Säuglinge werden liebevoll begleitet, gerne ein wenig abgelenkt, aber nie alleine gelassen. Es gibt Eltern, die sich abwenden, weil sie die Spritze nicht sehen können oder den Schmerz des eigenen Kindes. Das ist okay. Eine Hand an der Hand oder dem Fuß geht immer. Besser ist es, die Kinder auf dem Arm zu halten, dann kann man auch besser wegschauen. Quatschen, reden, plappern, singen, all das ist erlaubt, ängstliche Stille dehnt den Augenblick unnötig.

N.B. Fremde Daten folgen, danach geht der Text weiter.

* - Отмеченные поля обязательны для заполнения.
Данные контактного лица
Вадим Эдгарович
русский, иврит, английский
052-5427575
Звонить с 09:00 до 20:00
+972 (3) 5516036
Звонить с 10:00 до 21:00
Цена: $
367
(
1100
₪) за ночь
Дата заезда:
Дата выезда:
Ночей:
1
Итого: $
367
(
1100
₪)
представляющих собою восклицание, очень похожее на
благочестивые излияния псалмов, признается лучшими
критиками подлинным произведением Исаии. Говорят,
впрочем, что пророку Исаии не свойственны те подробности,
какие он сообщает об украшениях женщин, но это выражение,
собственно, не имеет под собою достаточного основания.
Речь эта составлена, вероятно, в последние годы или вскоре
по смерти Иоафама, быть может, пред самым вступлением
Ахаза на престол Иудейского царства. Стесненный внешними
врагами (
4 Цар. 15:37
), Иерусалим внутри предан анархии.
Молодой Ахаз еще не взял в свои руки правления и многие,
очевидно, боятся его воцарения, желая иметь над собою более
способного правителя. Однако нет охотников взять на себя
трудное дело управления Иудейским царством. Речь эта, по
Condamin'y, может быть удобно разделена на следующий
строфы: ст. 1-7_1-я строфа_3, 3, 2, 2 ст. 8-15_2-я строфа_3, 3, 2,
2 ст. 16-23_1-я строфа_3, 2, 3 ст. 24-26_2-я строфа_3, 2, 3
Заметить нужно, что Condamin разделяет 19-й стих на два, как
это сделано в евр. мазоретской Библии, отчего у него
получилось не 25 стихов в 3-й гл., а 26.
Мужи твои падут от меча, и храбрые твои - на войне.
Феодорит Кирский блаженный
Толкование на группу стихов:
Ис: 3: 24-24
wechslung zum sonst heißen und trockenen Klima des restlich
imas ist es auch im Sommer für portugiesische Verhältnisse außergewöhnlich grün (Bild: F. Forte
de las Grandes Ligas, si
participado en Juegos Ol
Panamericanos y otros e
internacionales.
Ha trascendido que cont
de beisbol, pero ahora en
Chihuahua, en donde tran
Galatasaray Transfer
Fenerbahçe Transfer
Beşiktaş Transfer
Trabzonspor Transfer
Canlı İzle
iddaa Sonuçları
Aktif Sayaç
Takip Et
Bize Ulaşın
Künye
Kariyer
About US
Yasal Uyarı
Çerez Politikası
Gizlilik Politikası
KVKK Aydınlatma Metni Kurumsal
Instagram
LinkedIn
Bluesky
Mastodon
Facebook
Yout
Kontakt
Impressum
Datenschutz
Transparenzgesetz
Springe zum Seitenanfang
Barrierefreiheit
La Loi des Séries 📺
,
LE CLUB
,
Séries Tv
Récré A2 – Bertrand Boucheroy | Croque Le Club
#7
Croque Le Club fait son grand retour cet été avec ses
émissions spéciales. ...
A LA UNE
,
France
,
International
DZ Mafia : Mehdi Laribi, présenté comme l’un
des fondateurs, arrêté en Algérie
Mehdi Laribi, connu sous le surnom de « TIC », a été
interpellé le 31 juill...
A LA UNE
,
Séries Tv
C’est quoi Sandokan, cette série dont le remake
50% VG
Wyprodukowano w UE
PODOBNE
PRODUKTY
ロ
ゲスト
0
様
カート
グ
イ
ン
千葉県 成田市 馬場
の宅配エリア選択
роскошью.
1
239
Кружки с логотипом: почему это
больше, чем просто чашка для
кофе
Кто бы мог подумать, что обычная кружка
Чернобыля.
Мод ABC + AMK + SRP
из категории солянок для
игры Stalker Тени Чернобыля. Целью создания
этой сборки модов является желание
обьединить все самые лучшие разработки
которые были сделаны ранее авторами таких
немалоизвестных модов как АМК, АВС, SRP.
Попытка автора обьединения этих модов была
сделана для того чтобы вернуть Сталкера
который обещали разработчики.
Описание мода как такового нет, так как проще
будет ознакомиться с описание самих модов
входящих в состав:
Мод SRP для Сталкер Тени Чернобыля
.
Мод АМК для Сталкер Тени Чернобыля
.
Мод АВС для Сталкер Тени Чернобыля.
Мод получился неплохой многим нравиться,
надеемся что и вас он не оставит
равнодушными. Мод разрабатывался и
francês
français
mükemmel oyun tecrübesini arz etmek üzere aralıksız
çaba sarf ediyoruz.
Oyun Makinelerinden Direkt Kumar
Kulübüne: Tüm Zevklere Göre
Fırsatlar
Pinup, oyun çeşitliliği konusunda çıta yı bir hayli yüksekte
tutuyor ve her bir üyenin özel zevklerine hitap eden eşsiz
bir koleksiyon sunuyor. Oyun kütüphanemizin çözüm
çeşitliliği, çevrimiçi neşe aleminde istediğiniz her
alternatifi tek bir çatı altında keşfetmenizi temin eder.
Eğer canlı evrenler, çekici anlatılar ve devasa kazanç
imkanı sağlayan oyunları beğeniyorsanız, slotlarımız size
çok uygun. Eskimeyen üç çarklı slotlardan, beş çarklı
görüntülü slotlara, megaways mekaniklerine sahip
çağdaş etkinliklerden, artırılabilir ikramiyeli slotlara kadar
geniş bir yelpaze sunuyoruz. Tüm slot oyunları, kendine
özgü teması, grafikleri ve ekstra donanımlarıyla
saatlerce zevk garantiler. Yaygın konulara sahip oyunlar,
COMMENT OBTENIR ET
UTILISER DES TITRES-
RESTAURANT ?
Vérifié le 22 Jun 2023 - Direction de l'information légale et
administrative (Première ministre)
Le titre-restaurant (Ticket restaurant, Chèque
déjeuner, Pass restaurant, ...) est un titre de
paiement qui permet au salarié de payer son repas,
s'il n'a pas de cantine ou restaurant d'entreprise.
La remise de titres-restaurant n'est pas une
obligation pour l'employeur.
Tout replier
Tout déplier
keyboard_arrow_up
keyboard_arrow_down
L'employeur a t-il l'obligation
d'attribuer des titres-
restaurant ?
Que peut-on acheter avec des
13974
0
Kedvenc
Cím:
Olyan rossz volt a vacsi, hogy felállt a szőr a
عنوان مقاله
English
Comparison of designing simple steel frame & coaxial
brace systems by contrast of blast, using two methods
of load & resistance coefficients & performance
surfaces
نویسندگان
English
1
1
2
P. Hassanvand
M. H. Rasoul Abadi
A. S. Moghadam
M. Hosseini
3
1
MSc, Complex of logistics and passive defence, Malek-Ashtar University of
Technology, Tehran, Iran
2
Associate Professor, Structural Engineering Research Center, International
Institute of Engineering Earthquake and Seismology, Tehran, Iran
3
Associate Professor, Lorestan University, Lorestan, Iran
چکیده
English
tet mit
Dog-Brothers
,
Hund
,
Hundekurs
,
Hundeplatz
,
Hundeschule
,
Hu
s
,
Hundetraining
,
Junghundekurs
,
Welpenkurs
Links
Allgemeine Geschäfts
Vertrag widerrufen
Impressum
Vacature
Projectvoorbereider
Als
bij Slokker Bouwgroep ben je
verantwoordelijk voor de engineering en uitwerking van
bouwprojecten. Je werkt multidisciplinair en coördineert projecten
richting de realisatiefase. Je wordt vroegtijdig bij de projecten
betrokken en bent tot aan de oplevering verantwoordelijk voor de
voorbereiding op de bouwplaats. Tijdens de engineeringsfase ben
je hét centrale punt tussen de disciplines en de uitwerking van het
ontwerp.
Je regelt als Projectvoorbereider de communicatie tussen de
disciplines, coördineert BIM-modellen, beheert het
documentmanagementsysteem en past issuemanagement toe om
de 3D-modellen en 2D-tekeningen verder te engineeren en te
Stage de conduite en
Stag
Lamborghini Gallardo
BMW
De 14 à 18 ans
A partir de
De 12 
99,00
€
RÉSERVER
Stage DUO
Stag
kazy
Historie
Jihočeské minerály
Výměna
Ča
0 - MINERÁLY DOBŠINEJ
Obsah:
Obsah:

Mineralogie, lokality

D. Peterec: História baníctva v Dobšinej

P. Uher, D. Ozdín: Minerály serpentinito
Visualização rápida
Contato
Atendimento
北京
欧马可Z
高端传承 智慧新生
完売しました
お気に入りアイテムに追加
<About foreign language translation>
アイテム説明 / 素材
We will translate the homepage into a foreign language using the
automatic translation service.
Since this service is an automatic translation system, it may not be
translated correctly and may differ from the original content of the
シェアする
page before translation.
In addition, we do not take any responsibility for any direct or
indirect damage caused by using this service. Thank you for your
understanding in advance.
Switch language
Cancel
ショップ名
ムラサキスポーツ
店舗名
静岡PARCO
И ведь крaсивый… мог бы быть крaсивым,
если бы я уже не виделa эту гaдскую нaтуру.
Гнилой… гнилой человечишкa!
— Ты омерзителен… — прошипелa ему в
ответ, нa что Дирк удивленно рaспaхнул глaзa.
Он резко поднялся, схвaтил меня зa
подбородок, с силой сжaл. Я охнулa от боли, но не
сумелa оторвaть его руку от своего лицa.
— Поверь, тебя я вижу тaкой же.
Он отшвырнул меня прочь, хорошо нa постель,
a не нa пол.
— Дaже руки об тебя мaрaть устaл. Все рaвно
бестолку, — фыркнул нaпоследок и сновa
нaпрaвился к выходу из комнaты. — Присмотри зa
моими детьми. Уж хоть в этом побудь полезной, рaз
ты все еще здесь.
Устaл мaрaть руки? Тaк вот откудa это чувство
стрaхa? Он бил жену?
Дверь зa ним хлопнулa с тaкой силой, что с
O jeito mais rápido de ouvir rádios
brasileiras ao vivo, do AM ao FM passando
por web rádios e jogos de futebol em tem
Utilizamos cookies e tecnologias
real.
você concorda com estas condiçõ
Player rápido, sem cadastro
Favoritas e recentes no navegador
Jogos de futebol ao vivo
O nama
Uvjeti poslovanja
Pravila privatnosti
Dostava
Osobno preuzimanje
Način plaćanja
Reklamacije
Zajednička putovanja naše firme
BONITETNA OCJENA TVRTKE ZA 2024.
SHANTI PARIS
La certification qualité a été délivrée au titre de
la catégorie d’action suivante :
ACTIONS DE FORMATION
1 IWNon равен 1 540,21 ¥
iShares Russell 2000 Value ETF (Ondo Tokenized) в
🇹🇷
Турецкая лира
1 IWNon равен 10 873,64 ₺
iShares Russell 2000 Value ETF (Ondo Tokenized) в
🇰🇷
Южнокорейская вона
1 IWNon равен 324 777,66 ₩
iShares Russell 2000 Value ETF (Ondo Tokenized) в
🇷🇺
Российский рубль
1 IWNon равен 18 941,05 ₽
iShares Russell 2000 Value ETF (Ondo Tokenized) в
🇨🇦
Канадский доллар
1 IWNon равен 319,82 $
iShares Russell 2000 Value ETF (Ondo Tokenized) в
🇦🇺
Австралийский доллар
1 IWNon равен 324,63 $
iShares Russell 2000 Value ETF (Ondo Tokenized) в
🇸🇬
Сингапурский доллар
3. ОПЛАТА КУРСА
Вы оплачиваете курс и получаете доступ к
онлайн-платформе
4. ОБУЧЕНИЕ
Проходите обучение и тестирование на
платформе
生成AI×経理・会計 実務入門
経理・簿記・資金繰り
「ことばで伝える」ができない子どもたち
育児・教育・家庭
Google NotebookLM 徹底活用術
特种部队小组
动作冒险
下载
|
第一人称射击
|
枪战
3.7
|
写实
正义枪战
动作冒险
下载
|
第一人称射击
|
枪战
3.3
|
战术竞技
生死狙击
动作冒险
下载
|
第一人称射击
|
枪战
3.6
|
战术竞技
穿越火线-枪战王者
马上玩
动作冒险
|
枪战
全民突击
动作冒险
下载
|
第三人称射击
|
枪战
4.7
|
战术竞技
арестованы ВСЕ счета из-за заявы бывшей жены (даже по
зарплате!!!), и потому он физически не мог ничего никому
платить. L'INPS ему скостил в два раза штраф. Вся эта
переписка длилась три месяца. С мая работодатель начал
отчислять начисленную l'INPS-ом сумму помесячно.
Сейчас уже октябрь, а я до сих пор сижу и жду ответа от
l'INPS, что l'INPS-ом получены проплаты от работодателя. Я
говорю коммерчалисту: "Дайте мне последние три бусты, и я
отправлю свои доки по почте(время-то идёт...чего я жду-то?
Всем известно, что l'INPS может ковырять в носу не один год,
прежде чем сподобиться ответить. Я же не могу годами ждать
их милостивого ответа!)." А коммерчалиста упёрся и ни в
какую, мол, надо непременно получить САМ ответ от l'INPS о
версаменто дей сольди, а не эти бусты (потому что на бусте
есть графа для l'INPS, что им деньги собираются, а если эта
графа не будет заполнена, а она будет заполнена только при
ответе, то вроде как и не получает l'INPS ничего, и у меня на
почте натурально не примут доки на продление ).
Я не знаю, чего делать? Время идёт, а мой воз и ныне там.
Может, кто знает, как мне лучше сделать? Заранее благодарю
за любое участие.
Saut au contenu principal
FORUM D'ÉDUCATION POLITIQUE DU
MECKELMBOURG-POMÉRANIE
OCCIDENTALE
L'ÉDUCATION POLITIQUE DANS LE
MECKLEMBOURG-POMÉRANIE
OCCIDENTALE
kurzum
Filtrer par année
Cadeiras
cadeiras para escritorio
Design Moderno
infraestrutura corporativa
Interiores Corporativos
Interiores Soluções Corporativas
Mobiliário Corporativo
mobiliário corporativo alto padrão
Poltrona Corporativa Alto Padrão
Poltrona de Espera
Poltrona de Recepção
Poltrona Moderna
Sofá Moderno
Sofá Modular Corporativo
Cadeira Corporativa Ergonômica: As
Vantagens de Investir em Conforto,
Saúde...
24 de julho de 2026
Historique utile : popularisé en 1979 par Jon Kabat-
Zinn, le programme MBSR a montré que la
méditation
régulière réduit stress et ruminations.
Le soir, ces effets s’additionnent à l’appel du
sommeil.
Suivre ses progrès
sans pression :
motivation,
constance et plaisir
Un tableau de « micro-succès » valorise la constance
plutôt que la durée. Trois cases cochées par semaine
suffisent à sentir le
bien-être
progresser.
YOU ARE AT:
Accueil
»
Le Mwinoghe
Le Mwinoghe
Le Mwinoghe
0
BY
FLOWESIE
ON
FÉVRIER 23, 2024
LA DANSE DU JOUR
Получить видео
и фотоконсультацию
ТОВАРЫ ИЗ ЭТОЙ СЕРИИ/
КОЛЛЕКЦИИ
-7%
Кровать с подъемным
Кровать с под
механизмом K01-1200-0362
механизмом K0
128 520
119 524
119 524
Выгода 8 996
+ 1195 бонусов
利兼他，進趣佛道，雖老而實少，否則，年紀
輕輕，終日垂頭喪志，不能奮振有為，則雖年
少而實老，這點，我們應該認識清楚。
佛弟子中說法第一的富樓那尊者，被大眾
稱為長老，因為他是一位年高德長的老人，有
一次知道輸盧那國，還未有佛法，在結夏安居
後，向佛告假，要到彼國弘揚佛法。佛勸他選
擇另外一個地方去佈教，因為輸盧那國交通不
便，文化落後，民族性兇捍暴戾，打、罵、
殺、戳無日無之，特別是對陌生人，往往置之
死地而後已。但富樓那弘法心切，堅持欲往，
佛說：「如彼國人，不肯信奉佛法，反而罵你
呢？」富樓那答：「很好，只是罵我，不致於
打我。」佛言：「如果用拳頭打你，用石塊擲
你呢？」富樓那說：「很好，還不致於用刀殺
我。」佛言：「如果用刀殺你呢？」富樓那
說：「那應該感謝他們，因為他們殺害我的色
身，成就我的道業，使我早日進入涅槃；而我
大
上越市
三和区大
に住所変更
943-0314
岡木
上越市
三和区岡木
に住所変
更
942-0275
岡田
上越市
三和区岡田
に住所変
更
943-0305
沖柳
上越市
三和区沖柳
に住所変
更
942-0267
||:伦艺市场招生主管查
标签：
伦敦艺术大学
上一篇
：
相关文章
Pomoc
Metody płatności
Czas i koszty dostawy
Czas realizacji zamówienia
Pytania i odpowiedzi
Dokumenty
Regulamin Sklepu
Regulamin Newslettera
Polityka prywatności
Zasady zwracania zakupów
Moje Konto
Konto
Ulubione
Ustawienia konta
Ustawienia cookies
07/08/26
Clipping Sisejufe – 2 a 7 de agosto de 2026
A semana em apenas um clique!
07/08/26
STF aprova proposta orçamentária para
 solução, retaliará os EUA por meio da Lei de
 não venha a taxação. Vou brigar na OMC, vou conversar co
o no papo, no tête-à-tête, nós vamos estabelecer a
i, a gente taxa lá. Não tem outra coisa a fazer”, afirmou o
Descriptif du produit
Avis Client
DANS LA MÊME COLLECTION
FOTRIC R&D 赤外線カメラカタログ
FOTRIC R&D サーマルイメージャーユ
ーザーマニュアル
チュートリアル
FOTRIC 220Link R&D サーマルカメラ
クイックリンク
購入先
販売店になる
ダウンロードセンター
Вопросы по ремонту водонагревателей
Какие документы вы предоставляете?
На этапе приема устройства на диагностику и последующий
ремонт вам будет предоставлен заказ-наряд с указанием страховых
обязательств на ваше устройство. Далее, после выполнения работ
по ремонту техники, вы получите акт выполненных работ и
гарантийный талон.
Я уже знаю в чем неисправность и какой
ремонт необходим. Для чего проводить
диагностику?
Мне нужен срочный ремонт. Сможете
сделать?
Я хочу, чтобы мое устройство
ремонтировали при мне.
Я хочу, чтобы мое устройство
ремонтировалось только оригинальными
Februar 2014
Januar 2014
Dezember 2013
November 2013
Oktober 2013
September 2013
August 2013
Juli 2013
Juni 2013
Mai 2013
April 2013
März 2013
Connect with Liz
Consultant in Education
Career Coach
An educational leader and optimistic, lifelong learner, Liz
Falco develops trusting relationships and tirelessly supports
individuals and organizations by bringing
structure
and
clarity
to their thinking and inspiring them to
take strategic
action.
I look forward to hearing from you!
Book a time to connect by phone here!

Auch ältere Kinder bleiben nicht alleine, auch sie wollen gehalten und getröstet werden, manche sind empfänglich für einen Scherz, einen Witz, ein joviales humorvolles Schulterklopfen zur Stärkung des eigenen Mutes, aber nie auf Kosten des Impflings. Vermeindliche Abhärtungsfloskeln wie „Das macht Dich stärker“ oder den immer noch präsenten „Indianerschmerz“ lässt man besser daheim.
Nach dem Impfen ist vor dem Impfen
Zum Schluss wird gelobt. Es wird gelacht. Es wird ein bisschen Spaß gemacht, auch wenn die Stimmung für einen Moment aus den Fugen gerät und der Impfling gerade weint. Wir sprechen über die nächste Impfung, betonen, dass das bestimmt genauso gut klappt wie heute. Und verschweigen sie nicht! Denn die Ankündigung ist bereits wichtige Vorbereitung für die nächste.